TASK ITEM: From the entries that follow, extract each line holding the string "inches".

*** Opening RECORD SET ***

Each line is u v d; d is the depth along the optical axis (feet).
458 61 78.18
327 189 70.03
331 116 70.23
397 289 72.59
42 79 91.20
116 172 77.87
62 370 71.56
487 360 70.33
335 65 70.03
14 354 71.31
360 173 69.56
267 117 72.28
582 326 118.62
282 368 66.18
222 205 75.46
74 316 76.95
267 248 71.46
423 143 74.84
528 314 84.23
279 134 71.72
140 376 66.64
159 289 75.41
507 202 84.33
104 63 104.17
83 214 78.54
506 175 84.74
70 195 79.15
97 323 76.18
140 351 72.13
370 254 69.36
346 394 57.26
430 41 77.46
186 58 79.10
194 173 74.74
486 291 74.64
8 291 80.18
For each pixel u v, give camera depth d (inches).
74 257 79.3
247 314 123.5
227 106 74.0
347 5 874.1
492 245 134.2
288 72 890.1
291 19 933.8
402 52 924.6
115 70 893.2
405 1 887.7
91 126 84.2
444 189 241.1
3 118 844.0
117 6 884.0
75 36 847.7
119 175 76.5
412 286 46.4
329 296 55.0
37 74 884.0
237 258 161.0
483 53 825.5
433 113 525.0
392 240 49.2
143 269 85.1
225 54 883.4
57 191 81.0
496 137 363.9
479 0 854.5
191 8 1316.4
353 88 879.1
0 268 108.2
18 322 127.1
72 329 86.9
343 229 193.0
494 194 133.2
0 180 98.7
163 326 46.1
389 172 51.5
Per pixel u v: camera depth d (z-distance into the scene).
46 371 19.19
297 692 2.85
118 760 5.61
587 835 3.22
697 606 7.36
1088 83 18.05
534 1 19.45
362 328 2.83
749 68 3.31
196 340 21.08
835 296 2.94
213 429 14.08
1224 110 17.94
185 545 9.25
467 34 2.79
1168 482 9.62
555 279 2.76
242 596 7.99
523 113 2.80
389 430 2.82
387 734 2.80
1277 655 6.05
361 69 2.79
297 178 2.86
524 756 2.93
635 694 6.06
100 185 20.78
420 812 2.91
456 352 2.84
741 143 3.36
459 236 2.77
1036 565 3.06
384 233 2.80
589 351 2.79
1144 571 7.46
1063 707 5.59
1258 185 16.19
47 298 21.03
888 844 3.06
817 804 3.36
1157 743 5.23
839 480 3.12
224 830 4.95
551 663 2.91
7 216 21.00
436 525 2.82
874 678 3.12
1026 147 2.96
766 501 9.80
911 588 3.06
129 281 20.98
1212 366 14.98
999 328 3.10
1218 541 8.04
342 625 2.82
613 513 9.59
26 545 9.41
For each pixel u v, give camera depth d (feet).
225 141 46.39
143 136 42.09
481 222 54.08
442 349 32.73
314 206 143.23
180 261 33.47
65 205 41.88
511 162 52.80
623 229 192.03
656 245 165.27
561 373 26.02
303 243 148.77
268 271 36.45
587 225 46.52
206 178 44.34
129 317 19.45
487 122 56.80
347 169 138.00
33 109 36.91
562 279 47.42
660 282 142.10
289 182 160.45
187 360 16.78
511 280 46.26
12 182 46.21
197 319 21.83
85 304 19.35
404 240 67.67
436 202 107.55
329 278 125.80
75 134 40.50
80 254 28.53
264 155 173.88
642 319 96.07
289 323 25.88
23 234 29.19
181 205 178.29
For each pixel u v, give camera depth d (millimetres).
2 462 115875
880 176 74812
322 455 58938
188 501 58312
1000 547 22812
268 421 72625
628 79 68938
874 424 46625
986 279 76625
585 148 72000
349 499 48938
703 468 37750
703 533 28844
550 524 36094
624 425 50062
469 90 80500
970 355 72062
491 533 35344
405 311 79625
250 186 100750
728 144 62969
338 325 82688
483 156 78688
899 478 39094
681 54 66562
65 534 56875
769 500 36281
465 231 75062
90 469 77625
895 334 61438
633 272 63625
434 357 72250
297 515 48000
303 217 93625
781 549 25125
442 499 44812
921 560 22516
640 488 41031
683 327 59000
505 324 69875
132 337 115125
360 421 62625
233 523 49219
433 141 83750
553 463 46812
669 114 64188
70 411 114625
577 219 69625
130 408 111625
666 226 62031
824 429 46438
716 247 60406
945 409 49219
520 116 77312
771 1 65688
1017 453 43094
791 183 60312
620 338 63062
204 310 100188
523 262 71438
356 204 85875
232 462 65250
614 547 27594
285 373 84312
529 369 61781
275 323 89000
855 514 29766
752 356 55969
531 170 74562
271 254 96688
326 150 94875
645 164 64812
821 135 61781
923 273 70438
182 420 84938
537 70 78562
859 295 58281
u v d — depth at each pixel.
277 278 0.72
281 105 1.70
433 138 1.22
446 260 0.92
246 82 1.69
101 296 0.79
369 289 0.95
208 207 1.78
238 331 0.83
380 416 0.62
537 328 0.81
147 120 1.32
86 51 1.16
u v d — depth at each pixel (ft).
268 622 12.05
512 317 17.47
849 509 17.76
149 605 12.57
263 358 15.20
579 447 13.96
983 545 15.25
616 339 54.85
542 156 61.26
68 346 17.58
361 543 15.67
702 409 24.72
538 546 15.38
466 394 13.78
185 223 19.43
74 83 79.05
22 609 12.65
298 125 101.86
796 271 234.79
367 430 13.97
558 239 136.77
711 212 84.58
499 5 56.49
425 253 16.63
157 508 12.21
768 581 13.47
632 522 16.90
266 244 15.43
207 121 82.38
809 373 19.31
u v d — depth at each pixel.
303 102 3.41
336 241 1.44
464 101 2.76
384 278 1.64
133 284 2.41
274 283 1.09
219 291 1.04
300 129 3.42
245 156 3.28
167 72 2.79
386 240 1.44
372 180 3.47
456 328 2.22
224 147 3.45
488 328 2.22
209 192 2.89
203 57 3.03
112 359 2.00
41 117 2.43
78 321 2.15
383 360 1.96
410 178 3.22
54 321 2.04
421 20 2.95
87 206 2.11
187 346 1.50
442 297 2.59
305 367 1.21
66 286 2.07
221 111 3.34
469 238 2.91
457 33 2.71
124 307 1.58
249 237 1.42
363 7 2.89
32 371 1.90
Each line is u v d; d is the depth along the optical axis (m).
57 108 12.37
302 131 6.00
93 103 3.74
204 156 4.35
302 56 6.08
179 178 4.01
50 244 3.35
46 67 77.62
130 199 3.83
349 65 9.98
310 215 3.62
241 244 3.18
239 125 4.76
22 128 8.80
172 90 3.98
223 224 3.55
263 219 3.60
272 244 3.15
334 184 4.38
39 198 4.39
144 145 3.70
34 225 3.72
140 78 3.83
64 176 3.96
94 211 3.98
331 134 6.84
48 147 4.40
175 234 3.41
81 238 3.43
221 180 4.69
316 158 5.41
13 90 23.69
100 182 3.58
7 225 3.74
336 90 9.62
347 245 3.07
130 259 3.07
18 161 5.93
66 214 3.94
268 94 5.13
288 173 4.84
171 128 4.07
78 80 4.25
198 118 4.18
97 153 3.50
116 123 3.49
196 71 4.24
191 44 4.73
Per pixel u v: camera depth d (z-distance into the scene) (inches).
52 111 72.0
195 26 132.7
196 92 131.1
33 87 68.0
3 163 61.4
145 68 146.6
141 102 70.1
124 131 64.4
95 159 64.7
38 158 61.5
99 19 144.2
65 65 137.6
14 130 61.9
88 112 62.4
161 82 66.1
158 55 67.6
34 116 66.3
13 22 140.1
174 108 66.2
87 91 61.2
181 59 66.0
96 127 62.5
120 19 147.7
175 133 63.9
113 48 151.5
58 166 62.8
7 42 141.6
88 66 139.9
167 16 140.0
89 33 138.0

*** Closing RECORD SET ***

EXERCISE RESPONSE:
For each pixel u v, give camera depth d (inches).
Per pixel u v: camera depth d (z-distance into the scene) (inches).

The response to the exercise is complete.